ENTRIES SHOWN
--- START ---

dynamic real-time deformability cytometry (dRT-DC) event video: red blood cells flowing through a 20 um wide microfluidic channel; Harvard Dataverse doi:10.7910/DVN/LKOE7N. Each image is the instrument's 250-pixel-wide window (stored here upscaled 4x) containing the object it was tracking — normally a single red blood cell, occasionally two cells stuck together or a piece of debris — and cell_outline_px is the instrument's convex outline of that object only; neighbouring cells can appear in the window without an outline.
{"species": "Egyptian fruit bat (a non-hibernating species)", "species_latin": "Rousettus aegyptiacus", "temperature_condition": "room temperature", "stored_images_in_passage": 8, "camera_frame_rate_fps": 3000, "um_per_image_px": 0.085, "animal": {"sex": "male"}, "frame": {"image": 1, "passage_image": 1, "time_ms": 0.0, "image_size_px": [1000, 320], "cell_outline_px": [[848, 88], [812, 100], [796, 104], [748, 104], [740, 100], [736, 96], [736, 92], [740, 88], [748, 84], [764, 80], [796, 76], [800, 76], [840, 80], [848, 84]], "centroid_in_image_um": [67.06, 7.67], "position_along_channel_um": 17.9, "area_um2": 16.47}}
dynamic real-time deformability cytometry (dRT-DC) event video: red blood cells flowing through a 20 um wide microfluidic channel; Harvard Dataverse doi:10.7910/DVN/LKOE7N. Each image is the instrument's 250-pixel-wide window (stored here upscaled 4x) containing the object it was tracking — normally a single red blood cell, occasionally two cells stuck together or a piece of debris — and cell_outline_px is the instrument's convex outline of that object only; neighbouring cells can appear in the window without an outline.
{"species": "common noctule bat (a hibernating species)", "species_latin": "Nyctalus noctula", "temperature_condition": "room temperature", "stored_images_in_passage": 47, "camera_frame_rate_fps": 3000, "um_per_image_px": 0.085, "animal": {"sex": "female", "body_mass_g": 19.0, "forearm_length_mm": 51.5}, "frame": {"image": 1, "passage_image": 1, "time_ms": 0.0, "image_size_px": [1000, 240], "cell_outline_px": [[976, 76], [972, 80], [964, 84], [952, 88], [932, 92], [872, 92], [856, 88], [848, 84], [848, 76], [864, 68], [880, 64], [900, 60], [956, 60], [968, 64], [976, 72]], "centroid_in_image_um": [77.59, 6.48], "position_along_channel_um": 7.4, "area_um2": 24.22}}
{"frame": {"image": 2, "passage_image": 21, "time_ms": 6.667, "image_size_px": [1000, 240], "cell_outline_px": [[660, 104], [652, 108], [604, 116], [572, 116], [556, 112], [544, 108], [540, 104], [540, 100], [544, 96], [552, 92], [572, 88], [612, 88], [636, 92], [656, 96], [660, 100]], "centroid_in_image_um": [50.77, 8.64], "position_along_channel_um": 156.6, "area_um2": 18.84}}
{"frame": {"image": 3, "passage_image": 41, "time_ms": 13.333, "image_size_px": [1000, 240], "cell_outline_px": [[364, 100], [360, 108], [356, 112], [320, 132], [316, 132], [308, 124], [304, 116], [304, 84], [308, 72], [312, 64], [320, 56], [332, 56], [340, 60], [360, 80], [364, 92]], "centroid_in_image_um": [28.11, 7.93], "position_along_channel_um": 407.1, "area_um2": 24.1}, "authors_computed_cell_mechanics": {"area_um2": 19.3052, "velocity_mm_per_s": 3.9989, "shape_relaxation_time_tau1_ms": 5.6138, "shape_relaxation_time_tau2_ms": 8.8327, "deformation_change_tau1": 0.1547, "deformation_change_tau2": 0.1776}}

--- END ---

DIRECTIONS FOR THIS TASK
Reproduce the entries above in full by retyping them exactly.

SOLUTION TO THIS PROBLEM
dynamic real-time deformability cytometry (dRT-DC) event video: red blood cells flowing through a 20 um wide microfluidic channel; Harvard Dataverse doi:10.7910/DVN/LKOE7N. Each image is the instrument's 250-pixel-wide window (stored here upscaled 4x) containing the object it was tracking — normally a single red blood cell, occasionally two cells stuck together or a piece of debris — and cell_outline_px is the instrument's convex outline of that object only; neighbouring cells can appear in the window without an outline.
{"species": "Egyptian fruit bat (a non-hibernating species)", "species_latin": "Rousettus aegyptiacus", "temperature_condition": "room temperature", "stored_images_in_passage": 8, "camera_frame_rate_fps": 3000, "um_per_image_px": 0.085, "animal": {"sex": "male"}, "frame": {"image": 1, "passage_image": 1, "time_ms": 0.0, "image_size_px": [1000, 320], "cell_outline_px": [[848, 88], [812, 100], [796, 104], [748, 104], [740, 100], [736, 96], [736, 92], [740, 88], [748, 84], [764, 80], [796, 76], [800, 76], [840, 80], [848, 84]], "centroid_in_image_um": [67.06, 7.67], "position_along_channel_um": 17.9, "area_um2": 16.47}}
dynamic real-time deformability cytometry (dRT-DC) event video: red blood cells flowing through a 20 um wide microfluidic channel; Harvard Dataverse doi:10.7910/DVN/LKOE7N. Each image is the instrument's 250-pixel-wide window (stored here upscaled 4x) containing the object it was tracking — normally a single red blood cell, occasionally two cells stuck together or a piece of debris — and cell_outline_px is the instrument's convex outline of that object only; neighbouring cells can appear in the window without an outline.
{"species": "common noctule bat (a hibernating species)", "species_latin": "Nyctalus noctula", "temperature_condition": "room temperature", "stored_images_in_passage": 47, "camera_frame_rate_fps": 3000, "um_per_image_px": 0.085, "animal": {"sex": "female", "body_mass_g": 19.0, "forearm_length_mm": 51.5}, "frame": {"image": 1, "passage_image": 1, "time_ms": 0.0, "image_size_px": [1000, 240], "cell_outline_px": [[976, 76], [972, 80], [964, 84], [952, 88], [932, 92], [872, 92], [856, 88], [848, 84], [848, 76], [864, 68], [880, 64], [900, 60], [956, 60], [968, 64], [976, 72]], "centroid_in_image_um": [77.59, 6.48], "position_along_channel_um": 7.4, "area_um2": 24.22}}
{"frame": {"image": 2, "passage_image": 21, "time_ms": 6.667, "image_size_px": [1000, 240], "cell_outline_px": [[660, 104], [652, 108], [604, 116], [572, 116], [556, 112], [544, 108], [540, 104], [540, 100], [544, 96], [552, 92], [572, 88], [612, 88], [636, 92], [656, 96], [660, 100]], "centroid_in_image_um": [50.77, 8.64], "position_along_channel_um": 156.6, "area_um2": 18.84}}
{"frame": {"image": 3, "passage_image": 41, "time_ms": 13.333, "image_size_px": [1000, 240], "cell_outline_px": [[364, 100], [360, 108], [356, 112], [320, 132], [316, 132], [308, 124], [304, 116], [304, 84], [308, 72], [312, 64], [320, 56], [332, 56], [340, 60], [360, 80], [364, 92]], "centroid_in_image_um": [28.11, 7.93], "position_along_channel_um": 407.1, "area_um2": 24.1}, "authors_computed_cell_mechanics": {"area_um2": 19.3052, "velocity_mm_per_s": 3.9989, "shape_relaxation_time_tau1_ms": 5.6138, "shape_relaxation_time_tau2_ms": 8.8327, "deformation_change_tau1": 0.1547, "deformation_change_tau2": 0.1776}}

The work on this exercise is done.